8 The Monetary Aggregates M1 = currency (paper and coin in the hands of the nonbank public, so cash inside ATM and bank vaults and cash drawers are not money until you and me take funds out of our accounts) + Traveler’s checks (not issued by banks) + demand deposits (checking accounts that do not pay interest and bank issued traveler’s check) + other checkable deposits (including interest bearing checking accounts). M1 is the narrowest definition of money because it includes only the most liquid assets around (this means converted to cash with ease and speed). In fact they all can be used to make payment – they are the medium of exchange! M2 = M1 + small-denominated time deposits + Savings deposits and money market deposit accounts + money market mutual fund shares. M2 includes items that can be converted to M1 items fairly easily and with very little cost. So, M2 includes money and near money items.

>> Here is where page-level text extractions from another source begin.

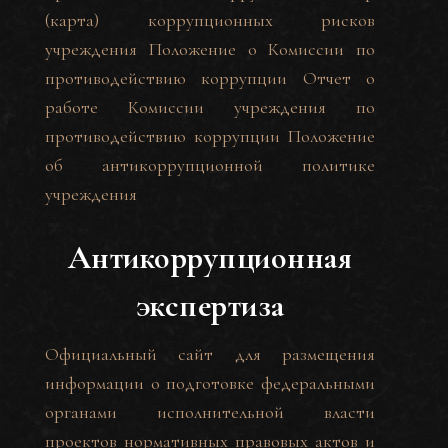
(карта) коррупционных рисков
учреждения
Положение о Комиссии по
противодействию коррупции
Отчет о
работе Комиссии учреждения по
противодействию коррупции
Положение
об антикоррупционной политике
учреждения
Антикоррупционная
экспертиза
Официальный сайт для размещения
информации о подготовке федеральными
органами исполнительной власти
проектов нормативных правовых актов и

9 We should note that historically the growth rates of M1 and M2 do not always follow the same pattern. This is important for reasons we will study later. Basically there is some idea that controlling the money supply can have an impact on other economic outcomes. But if we want that control (if we can have it at all) we need to have the correct notion of money. This is not an easy thing to pin down! By the way the growth in any variable is (later value – value a year earlier)/value a year earlier and then take this result and multiply by 100. As an example say you have a stock that starts out being worth $50 and then a year later is worth $57. The growth rate in the value of the stock is (57 – 50)/50 = 7/50 =.14 and then times 100 for 14 or 14% growth rate!